# don't know what to do



## DMM (Mar 20, 2013)

So my wife and i have been married for 3 years and been together 5 years. 2 years ago we had moved out of state and had to stay at my sisters place for a year and she had a boyfriend. a year later my revealed to me that she had recently been talking and flirting with him on facebook. i got angry we argued for days and she agredd to block him and delete her facebook. she promised me she wouldn't do if again. 3 days ago she had been extremly active on her facebook, after i trusted her enough again, and i looked into her messagez and she waz talking to the same guy plus another talking about trading picks. i confronted her about it and we have been fighting since. i dnt know wat i should do now
_Posted via Mobile Device_


----------



## dormant (Apr 3, 2012)

Any kids?


----------



## clipclop2 (Aug 16, 2013)

Tell her to go to him. And file for divorce.

I'm not kidding.

Go to Staples and buy a home divorce kit.
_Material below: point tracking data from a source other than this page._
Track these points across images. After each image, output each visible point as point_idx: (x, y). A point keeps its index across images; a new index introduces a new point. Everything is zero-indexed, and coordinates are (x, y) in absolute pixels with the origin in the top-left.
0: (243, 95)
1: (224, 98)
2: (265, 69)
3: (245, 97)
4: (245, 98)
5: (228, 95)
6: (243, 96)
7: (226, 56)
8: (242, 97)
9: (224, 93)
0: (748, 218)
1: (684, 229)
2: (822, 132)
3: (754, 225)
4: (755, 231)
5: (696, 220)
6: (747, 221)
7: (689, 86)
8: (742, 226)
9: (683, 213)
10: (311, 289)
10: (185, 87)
Have the filled out papers on the table when she gets home.


----------



## Clay2013 (Oct 30, 2013)

I agree with CC. Tell her you are done and you will either see her change her tune in seconds or she will go. Do not accept anything less than a hundred percent. 

Clay


----------



## DMM (Mar 20, 2013)

We have a 1 year old daughter
_Posted via Mobile Device_


----------



## LongWalk (Apr 4, 2013)

The advice you are getting takes into account the best interests of your child. A marriage that is melting down slowly will end up splitting you. Better throw cold water on this and shock your wife out of her fantasies. If she and OM keep fishing, sooner or later she will hook one. 
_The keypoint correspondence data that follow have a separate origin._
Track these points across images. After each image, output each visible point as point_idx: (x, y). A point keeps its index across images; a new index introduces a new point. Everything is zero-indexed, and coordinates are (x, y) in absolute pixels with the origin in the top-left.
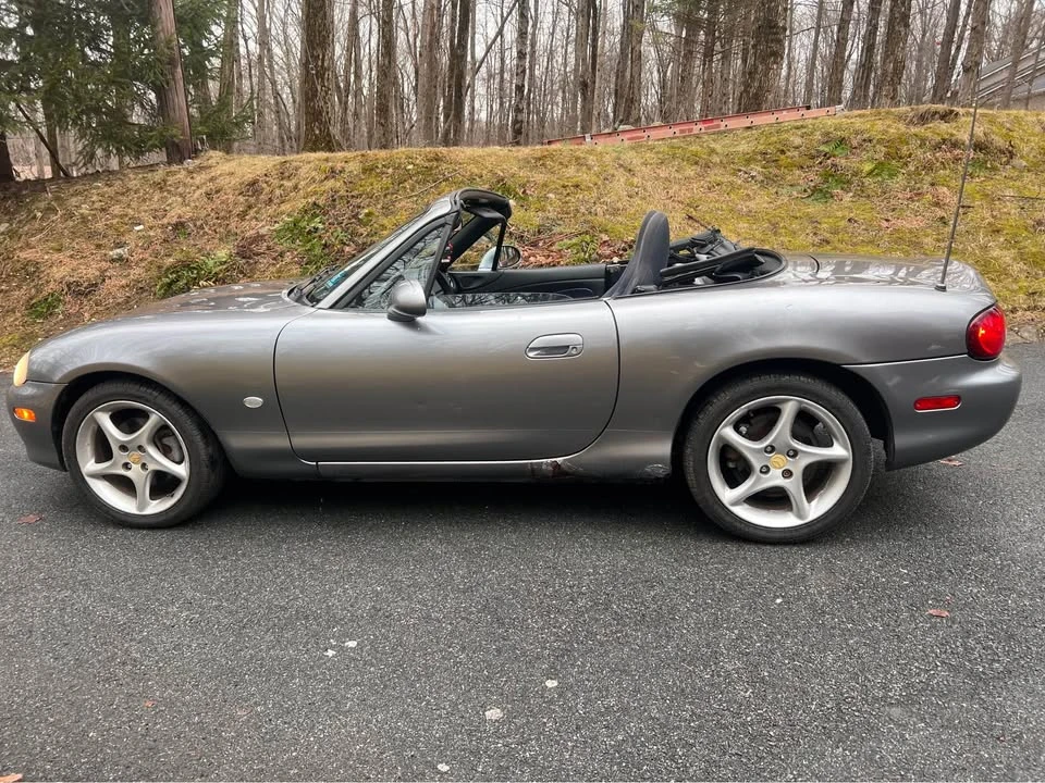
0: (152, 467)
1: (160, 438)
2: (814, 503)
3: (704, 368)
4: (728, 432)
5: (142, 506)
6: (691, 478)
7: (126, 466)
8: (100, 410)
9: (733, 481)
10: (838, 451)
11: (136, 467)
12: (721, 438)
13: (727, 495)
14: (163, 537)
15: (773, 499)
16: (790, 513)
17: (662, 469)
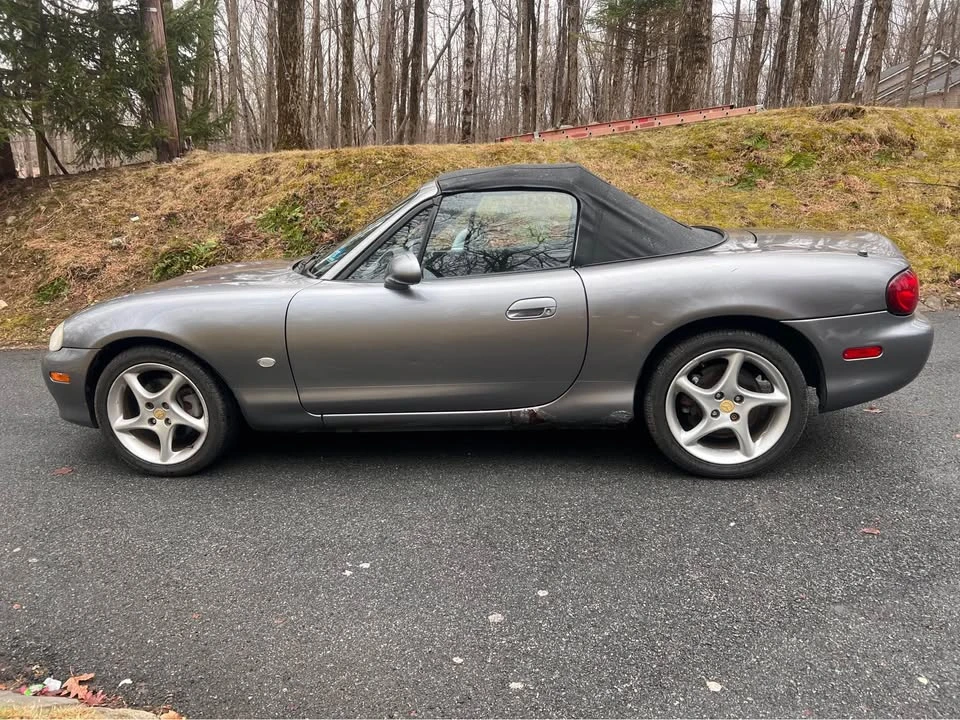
0: (174, 421)
1: (183, 396)
2: (758, 442)
3: (660, 327)
4: (683, 381)
5: (166, 457)
6: (651, 422)
7: (152, 421)
8: (130, 372)
9: (687, 424)
10: (779, 396)
11: (160, 422)
12: (677, 386)
13: (683, 437)
14: (185, 484)
15: (723, 439)
16: (738, 452)
17: (626, 415)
Once the hook slides in, it's hard to get it out. By the way, the equipment is not made of metal.

_Posted via *Topify* using iPhone/iPad_


----------



## clipclop2 (Aug 16, 2013)

Your wife doesn't care about the one year old. You do. If you want to save your marriage you have todo it like a man. If you are going to be cautious you will lose her respect further. You've lost it to some degree already. But if you are not black and white and very strong on this issue you are toast.


----------



## DMM (Mar 20, 2013)

Thank you all for the advice i know what i have to do
_Posted via Mobile Device_


----------



## weightlifter (Dec 14, 2012)

Ask a moderator to move this to coping with infidelity. There are specialists there.


----------